I don't imagine it's open. In any case, how would you get there?

Jin-Ho's mother came to the table with the piece of toast, which was streaked with black and smelled nasty. I don't want it, Jin-Ho said, and her mother said, Fine, because I'd prefer you eat some kind of cereal. We need to use up the milk before it goes bad.

When is BG and E going to fix our electricity? Jin-Ho asked.

I don't know, honey. There are thousands and thousands of people all in the same boat, according to your daddy's little radio.

Aren't you glad now I bought that? Jin-Ho's father asked her mother. I told you it might come in handy!

He was a sucker for gadgets. It was the cause of a lot of arguments between the two of them.
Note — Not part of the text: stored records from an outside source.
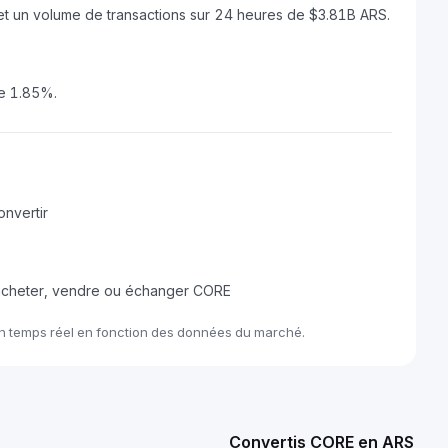
et un volume de transactions sur 24 heures de $3.81B ARS.
de 1.85%.
nvertir
 acheter, vendre ou échanger CORE
en temps réel en fonction des données du marché.
Convertis CORE en ARS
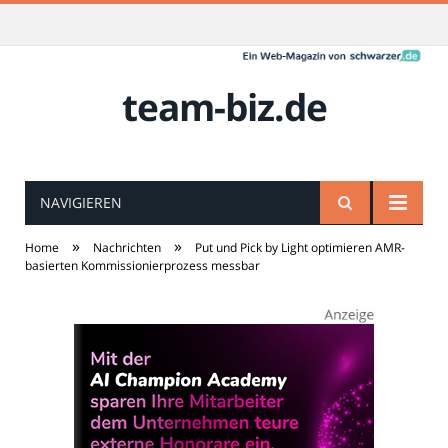
team-biz.de
NAVIGIEREN
»
»
Home
Nachrichten
Put und Pick by Light optimieren AMR-
basierten Kommissionierprozess messbar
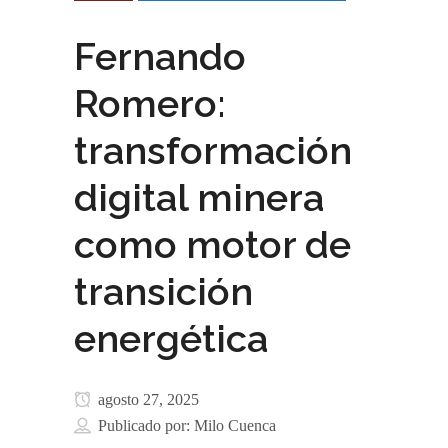
Fernando
Romero:
transformación
digital minera
como motor de
transición
energética
agosto 27, 2025
Publicado por:
Milo Cuenca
From breakfast time till lunch time, the whole family worked at cleaning up the yard. Of course they couldn't do anything about the Cromwells' oak tree, which crossed the street completely and blocked all traffic, or the elm that lay in front of the garage. But they collected the smaller branches, and the sprays of leaves still green and wet and healthy-looking, and they stuffed them into garbage bags and lugged them to the alley. Jin-Ho found a bird's nest. There weren't any birds in it, though. She was in charge of the little tiny twigs, which she put in a plastic bucket that her father emptied from time to time. On either side of them their neighbors were cleaning up too, and people called back and forth to each other in a friendly sort of way. Mrs. Sansom said one house down the block still had electricity. They were letting their neighbors run long, long extension cords to power their refrigerators. If BG and E doesn't get things fixed by tonight, she said, I vote we combine all our perishables and have a great big neighborhood cookout on our grills. Jin-Ho thought that sounded much better than using up the foods at home. She hoped BG and E wouldn't get things fixed. The weather was cool and breezy and pleasant, with a fresh smell to the air, and she had never seen so many of the neighbors out in their yards at one time.
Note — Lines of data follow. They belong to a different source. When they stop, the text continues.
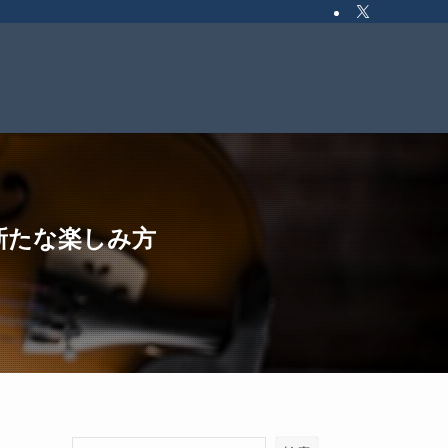
新たな楽しみ方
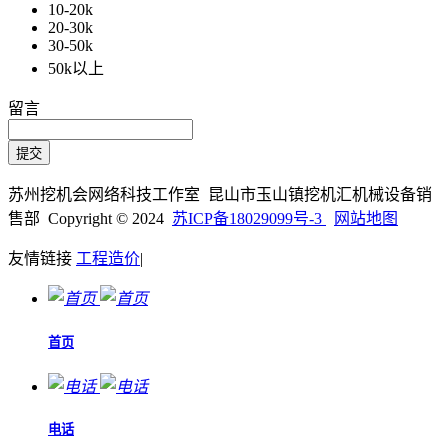
10-20k
20-30k
30-50k
50k以上
留言
苏州挖机会网络科技工作室 昆山市玉山镇挖机汇机械设备销
售部 Copyright © 2024
苏ICP备18029099号-3
网站地图
友情链接
工程造价
|
首页
电话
For lunch they had an omelet to finish off the eggs. Then XiuMei went down for her nap, and Jin-Ho watched from her parents' bedroom window as the tree men worked on the oak tree in the street. Their saws were angry-sounding, like hornets. They cut a passageway for cars through the middle of the trunk, but they left the base in the Cromwells' yard with its roots clawing the air and the top in the Donaldsons' yard all leafy and bushy, still hiding their station wagon. Jin-Ho's father said they would have to see to that later, when it wasn't a state of emergency. He took Jin-Ho out t
o
count the tree rings after the men had left. Mr. Sansom was counting too. It wasn't as easy as you might expect, though, because one ring sometimes blended into another and they kept losing track. The trunk had a strong, sharp, sour smell that caused Jin-Ho's mouth to water.

Now her mother was fretting seriously about her frozen foods. She had casseroles stashed in the freezer that she had spent a lot of time preparing, she said. Jin-Ho said, That's okay; we'll bring them to the cookout and grill them, but her mother said, You can't grill spinach lasagna, Jin-Ho. She wasn't talking anymore about what fun this was, and she had stopped saying, Think of the poor Iraqis, which was a good thing, in Jin-Ho's opinion.

In the end, there wasn't a cookout after all. Mrs. Sansom must have forgotten she'd suggested it. As twilight fell the neighbors disappeared indoors, and all that Jin-Ho could see of them was the glimmer of a candle here and there in a window.

Jin-Ho's mother carried the flashlight down to the basement and came back with a casserole. I just whipped the freezer door open and whipped it shut again, she said. I don't think I raised the temperature all that much, do you? She put it straight into the oven, but since it hadn't been thawed it took forever to cook. They were waiting, waiting, waiting, and reading books by candles again because there was nothing else to do. Right after supper, which didn't happen till nearly eight, they all went to bed in the king-size bed. Jin-Ho's mother didn't even wash the dishes. I'll do that tomorrow morning, when I can see, she said.